WHAT TO WORK ON - Please show each line from the records below that contains the word "Hermeneutics".

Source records
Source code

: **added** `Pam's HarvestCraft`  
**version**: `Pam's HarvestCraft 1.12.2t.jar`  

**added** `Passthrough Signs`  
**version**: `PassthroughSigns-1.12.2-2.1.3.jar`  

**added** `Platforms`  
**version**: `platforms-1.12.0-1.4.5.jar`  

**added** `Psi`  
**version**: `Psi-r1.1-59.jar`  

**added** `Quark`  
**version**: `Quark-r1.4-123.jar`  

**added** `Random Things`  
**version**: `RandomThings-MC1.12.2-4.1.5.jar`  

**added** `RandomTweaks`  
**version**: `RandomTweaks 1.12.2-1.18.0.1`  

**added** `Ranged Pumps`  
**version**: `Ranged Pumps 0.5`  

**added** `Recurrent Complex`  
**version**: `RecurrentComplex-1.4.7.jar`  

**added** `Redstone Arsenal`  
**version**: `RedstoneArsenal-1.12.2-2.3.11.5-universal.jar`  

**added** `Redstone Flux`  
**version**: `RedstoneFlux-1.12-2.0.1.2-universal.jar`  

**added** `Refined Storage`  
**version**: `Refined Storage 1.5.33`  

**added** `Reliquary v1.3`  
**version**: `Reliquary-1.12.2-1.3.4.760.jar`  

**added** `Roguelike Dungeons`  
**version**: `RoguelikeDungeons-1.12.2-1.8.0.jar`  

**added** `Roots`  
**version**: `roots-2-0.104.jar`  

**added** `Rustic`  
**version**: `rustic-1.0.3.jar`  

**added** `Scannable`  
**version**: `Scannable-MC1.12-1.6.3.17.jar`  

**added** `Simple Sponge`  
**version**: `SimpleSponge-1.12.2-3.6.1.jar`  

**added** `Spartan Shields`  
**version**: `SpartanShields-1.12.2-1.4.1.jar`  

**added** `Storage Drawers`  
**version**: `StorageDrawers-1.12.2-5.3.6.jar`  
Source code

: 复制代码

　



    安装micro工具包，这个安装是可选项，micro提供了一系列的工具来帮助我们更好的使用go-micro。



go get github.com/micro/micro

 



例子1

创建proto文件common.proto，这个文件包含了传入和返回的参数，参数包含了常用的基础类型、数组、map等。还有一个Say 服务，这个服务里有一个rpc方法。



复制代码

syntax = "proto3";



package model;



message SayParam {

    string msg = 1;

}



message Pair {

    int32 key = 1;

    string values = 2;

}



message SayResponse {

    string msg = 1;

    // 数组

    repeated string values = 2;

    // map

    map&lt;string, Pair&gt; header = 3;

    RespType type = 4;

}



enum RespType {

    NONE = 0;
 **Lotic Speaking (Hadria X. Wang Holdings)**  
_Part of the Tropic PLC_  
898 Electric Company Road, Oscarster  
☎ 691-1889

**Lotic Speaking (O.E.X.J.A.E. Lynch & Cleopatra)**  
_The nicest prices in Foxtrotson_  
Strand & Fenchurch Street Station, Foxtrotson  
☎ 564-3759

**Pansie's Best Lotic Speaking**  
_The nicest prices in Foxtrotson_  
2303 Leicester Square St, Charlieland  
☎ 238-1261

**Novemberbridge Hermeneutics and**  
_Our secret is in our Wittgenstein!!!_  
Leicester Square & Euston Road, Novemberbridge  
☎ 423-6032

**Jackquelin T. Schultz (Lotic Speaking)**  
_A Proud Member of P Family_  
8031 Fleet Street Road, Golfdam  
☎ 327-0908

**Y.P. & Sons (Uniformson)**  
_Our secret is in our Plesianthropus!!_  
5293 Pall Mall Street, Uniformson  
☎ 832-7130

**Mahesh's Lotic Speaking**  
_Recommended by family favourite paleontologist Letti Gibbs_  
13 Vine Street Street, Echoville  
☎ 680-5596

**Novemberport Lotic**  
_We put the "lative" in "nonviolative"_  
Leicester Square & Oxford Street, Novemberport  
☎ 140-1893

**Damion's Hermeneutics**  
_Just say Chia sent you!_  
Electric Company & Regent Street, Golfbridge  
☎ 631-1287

EXERCISE RESULT -
**Novemberbridge Hermeneutics and**  
**Damion's Hermeneutics**  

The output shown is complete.